NZ's aid policy is in dire need of review. Despite our obligations to the UN's Millenium Development Goals that state we must set aside 0.8% of our GDP for foreign aid, New Zealand contributes a shameful 0.35% (and even this is a high-water mark, and vast improvement on previous years). And too often, New Zealand contributes only to short term projects, allowing aid-recieving governments to see aid as a one-off sweetener to their domestic budget rather than a long-term source of income that they can use to make extensive and badly needed infrastructural reforms. But despite this, NZAID has over the last decade transformed itself into an organisation that is adept at providing aid with is effective, humanitarian and easily harmonised into indigenous policy-making. That's why it is a shame that the stated goal of McCully's review is to reinvent the wheel, and demand that the only good aid is aid that advances NZ's economic, diplomatic and security agenda. It represents a step backward for New Zealand's international reputation as a good moral international citizen. And it represents a giant leap backward for the lives of the South Pacific's most poorest people. It must be abandoned.

Alex

2 comments:

Will said...

I think that aid is far less successful at eliminating poverty than most people like to think. It is hard to resist the calls for money - people are dying, what are you going to do about it? But aid destroys markets. Imagine if you produce food in a country which receives aid. Why would people buy your food (and thus, feed the economy) when they can get it for free?

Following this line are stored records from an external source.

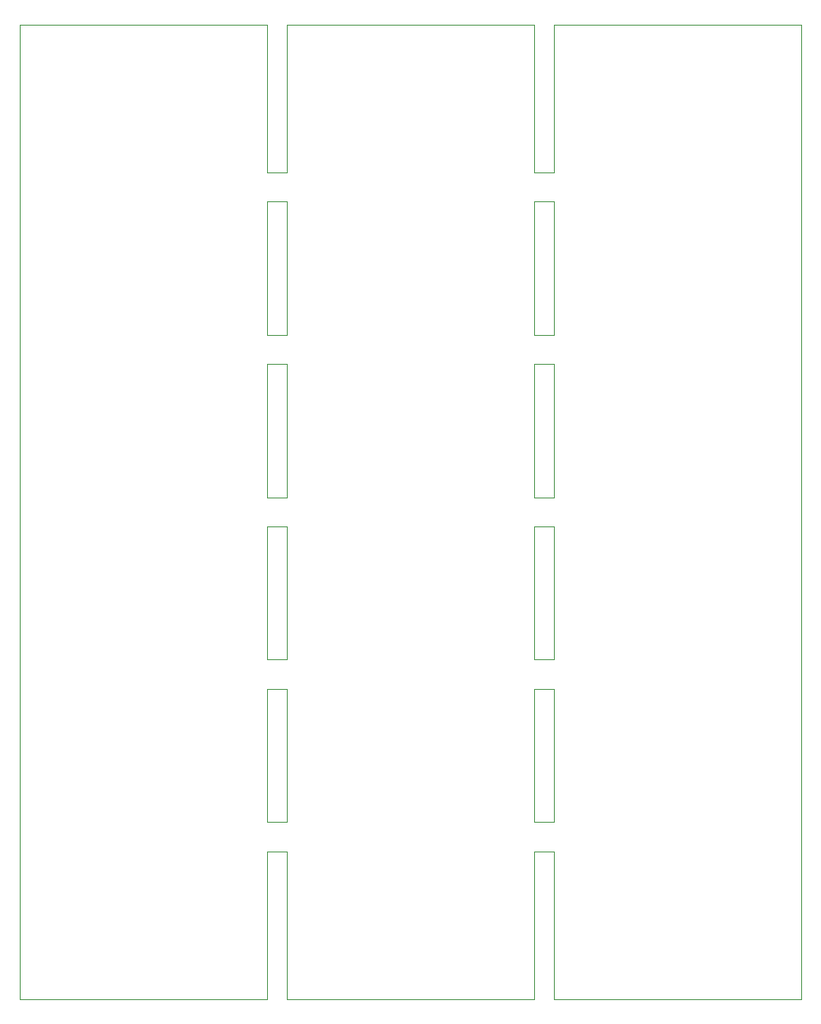
<source format=gm1>
%TF.GenerationSoftware,KiCad,Pcbnew,8.0.4-8.0.4-0~ubuntu22.04.1*%
%TF.CreationDate,2024-07-28T20:43:34+02:00*%
%TF.ProjectId,VoltageProcessor_panel,566f6c74-6167-4655-9072-6f636573736f,0.1*%
%TF.SameCoordinates,Original*%
%TF.FileFunction,Profile,NP*%
%FSLAX46Y46*%
G04 Gerber Fmt 4.6, Leading zero omitted, Abs format (unit mm)*
G04 Created by KiCad (PCBNEW 8.0.4-8.0.4-0~ubuntu22.04.1) date 2024-07-28 20:43:34*
%MOMM*%
%LPD*%
G01*
G04 APERTURE LIST*
%TA.AperFunction,Profile*%
%ADD10C,0.100000*%
%TD*%
G04 APERTURE END LIST*
D10*
X134801000Y-101833333D02*
X134799000Y-101833333D01*
X161200000Y-101833333D02*
X161200000Y-88166666D01*
X134801000Y-88166666D02*
X135800000Y-88166666D01*
X134801000Y-51833333D02*
X134799000Y-51833333D01*
X133800000Y-120000000D02*
X133800000Y-104833333D01*
X134799000Y-38166666D02*
X134801000Y-38166666D01*
X135800000Y-104833333D02*
X135800000Y-120000000D01*
X161200000Y-71500000D02*
X162199000Y-71500000D01*
X135800000Y-71500000D02*
X135800000Y-85166666D01*
X161200000Y-104833333D02*
X162199000Y-104833333D01*
X133800000Y-88166666D02*
X134799000Y-88166666D01*
X162201000Y-51833333D02*
X162199000Y-51833333D01*
X161200000Y-54833333D02*
X162199000Y-54833333D01*
X134801000Y-68500000D02*
X134799000Y-68500000D01*
X161200000Y-68500000D02*
X161200000Y-54833333D01*
X162201000Y-71500000D02*
X163200000Y-71500000D01*
X162201000Y-101833333D02*
X162199000Y-101833333D01*
X163200000Y-20000000D02*
X163200000Y-35166666D01*
X161200000Y-51833333D02*
X161200000Y-38166666D01*
X188600000Y-120000000D02*
X188600000Y-20000000D01*
X161200000Y-20000000D02*
X135800000Y-20000000D01*
X135800000Y-38166666D02*
X135800000Y-51833333D01*
X135800000Y-85166666D02*
X134801000Y-85166666D01*
X134799000Y-85166666D02*
X133800000Y-85166666D01*
X133800000Y-101833333D02*
X133800000Y-88166666D01*
X134799000Y-51833333D02*
X133800000Y-51833333D01*
X163200000Y-54833333D02*
X163200000Y-68500000D01*
X163200000Y-101833333D02*
X162201000Y-101833333D01*
X133800000Y-104833333D02*
X134799000Y-104833333D01*
X162201000Y-104833333D02*
X163200000Y-104833333D01*
X133800000Y-20000000D02*
X108400000Y-20000000D01*
X162201000Y-68500000D02*
X162199000Y-68500000D01*
X108400000Y-20000000D02*
X108400000Y-120000000D01*
X135800000Y-68500000D02*
X134801000Y-68500000D01*
X162199000Y-88166666D02*
X162201000Y-88166666D01*
X163200000Y-51833333D02*
X162201000Y-51833333D01*
X163200000Y-35166666D02*
X162201000Y-35166666D01*
X134799000Y-88166666D02*
X134801000Y-88166666D01*
X134799000Y-71500000D02*
X134801000Y-71500000D01*
X162199000Y-101833333D02*
X161200000Y-101833333D01*
X188600000Y-20000000D02*
X163200000Y-20000000D01*
X133800000Y-54833333D02*
X134799000Y-54833333D01*
X134799000Y-54833333D02*
X134801000Y-54833333D01*
X135800000Y-120000000D02*
X161200000Y-120000000D01*
X133800000Y-38166666D02*
X134799000Y-38166666D01*
X133800000Y-35166666D02*
X133800000Y-20000000D01*
X133800000Y-68500000D02*
X133800000Y-54833333D01*
X135800000Y-35166666D02*
X134801000Y-35166666D01*
X163200000Y-120000000D02*
X188600000Y-120000000D01*
X162199000Y-85166666D02*
X161200000Y-85166666D01*
X163200000Y-38166666D02*
X163200000Y-51833333D01*
X134801000Y-85166666D02*
X134799000Y-85166666D01*
X162201000Y-54833333D02*
X163200000Y-54833333D01*
X162199000Y-35166666D02*
X161200000Y-35166666D01*
X135800000Y-101833333D02*
X134801000Y-101833333D01*
X135800000Y-54833333D02*
X135800000Y-68500000D01*
X134801000Y-54833333D02*
X135800000Y-54833333D01*
X162201000Y-85166666D02*
X162199000Y-85166666D01*
X162201000Y-88166666D02*
X163200000Y-88166666D01*
X161200000Y-35166666D02*
X161200000Y-20000000D01*
X162199000Y-54833333D02*
X162201000Y-54833333D01*
X162199000Y-51833333D02*
X161200000Y-51833333D01*
X161200000Y-120000000D02*
X161200000Y-104833333D01*
X134801000Y-71500000D02*
X135800000Y-71500000D01*
X162201000Y-38166666D02*
X163200000Y-38166666D01*
X133800000Y-85166666D02*
X133800000Y-71500000D01*
X134799000Y-104833333D02*
X134801000Y-104833333D01*
X162199000Y-68500000D02*
X161200000Y-68500000D01*
X134801000Y-104833333D02*
X135800000Y-104833333D01*
X134799000Y-101833333D02*
X133800000Y-101833333D01*
X133800000Y-51833333D02*
X133800000Y-38166666D01*
X135800000Y-88166666D02*
X135800000Y-101833333D01*
X162199000Y-38166666D02*
X162201000Y-38166666D01*
X135800000Y-51833333D02*
X134801000Y-51833333D01*
X135800000Y-20000000D02*
X135800000Y-35166666D01*
X162199000Y-71500000D02*
X162201000Y-71500000D01*
X162199000Y-104833333D02*
X162201000Y-104833333D01*
X163200000Y-68500000D02*
X162201000Y-68500000D01*
X108400000Y-120000000D02*
X133800000Y-120000000D01*
X133800000Y-71500000D02*
X134799000Y-71500000D01*
X163200000Y-71500000D02*
X163200000Y-85166666D01*
X163200000Y-104833333D02*
X163200000Y-120000000D01*
X134801000Y-35166666D02*
X134799000Y-35166666D01*
X161200000Y-85166666D02*
X161200000Y-71500000D01*
X134799000Y-35166666D02*
X133800000Y-35166666D01*
X163200000Y-85166666D02*
X162201000Y-85166666D01*
X162201000Y-35166666D02*
X162199000Y-35166666D01*
X163200000Y-88166666D02*
X163200000Y-101833333D01*
X134801000Y-38166666D02*
X135800000Y-38166666D01*
X161200000Y-88166666D02*
X162199000Y-88166666D01*
X161200000Y-38166666D02*
X162199000Y-38166666D01*
X134799000Y-68500000D02*
X133800000Y-68500000D01*
M02*

</source>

http://www.spiegel.de/international/spiegel/0,1518,363663,00.html - an interesting interview with a Kenyan economist, who says, "Huge bureaucracies are financed (with the aid money), corruption and complacency are promoted, Africans are taught to be beggars and not to be independent. In addition, development aid weakens the local markets everywhere and dampens the spirit of entrepreneurship that we so desperately need. As absurd as it may sound: Development aid is one of the reasons for Africa's problems. If the West were to cancel these payments, normal Africans wouldn't even notice."

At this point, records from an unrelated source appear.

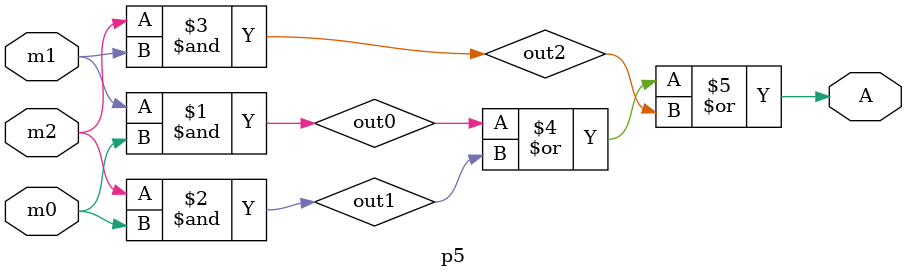
<source format=v>
module p5(A, m2, m1, m0);
	output A; 
	input m2, m1, m0;
	
	and and0 (out0, m1, m0);
	and and1 (out1, m2, m0); 
	and and2 (out2, m2, m1); 
	or out (A, out0, out1, out2);
endmodule
</source>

To the extent that aid is given to other countries, it should not be passed to politicians, but to the people, and it should be used to help people start businesses, not just give out free stuff. Only a long term approach will bring the end of poverty. We've tried the same approach for decades, and it hasn't worked. Time to look at the reasons why.

Alex said...

You're right. Obviously my piece was predicated on the idea that aid is useful, and is to an extent. (Don't think you'd dispute that). But its painful to listen to respected economists and general anti-poverty campaigners claim that more aid from Western goverments will be a panacea for the third worlds 'problems'.

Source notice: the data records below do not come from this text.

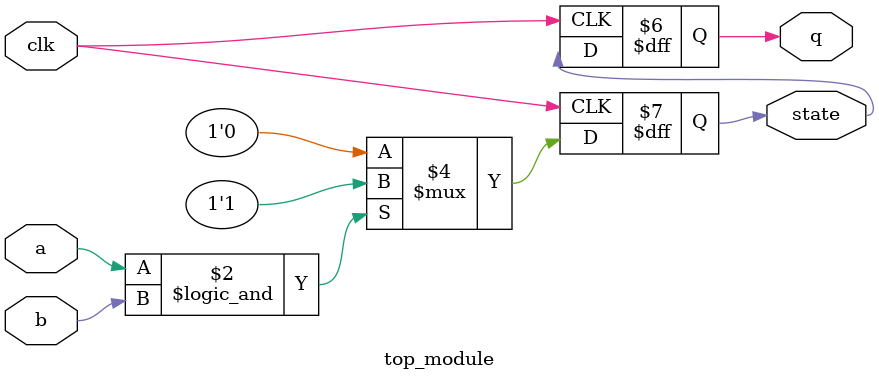
<source format=sv>
module top_module (
    input clk,
    input a,
    input b,
    output reg q,
    output reg state
);

    always @(posedge clk) begin
        // Update the state based on inputs a and b
        if (a && b)
            state <= 1;
        else
            state <= 0;

        // The output q is the same as the state
        q <= state;
    end
endmodule

</source>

I think all the reasons that you listed for why aid can sometimes be a barrier to development are valid. On top of what you have said, giving aid money seems to suggest the root causes of a third world's states poverty are external (former imperialist system and the inequalities in the world system) rather than internal (governments are corrupt, infrastructure is dysfunctional). Aid shouldn't be a reason for third world leaders to duck their responsiblities - and you covered that well in your final paragraph. Secondly, aid shouldn't be a replacement for removing unfair protectionist barriers on 'goods that the third world can produce'. Removing the EU's Common Agricultural Policy will do far more long term good for the development of Africa than the provision of a few bags of rice each year.

I think I've gotten away from what I originally wanted to talk about. But you are right - aid is needed to provide people with their most basic needs (and give them a chance to start a business, or get a job, or contribute to a market.) But we shouldn't be delivering aid in such a way that it stifles the long term growth of entreprenuership in an emerging market. (Woah, I sound like the Economist.)

Thanks again for the comment, its a bloody interesting issue.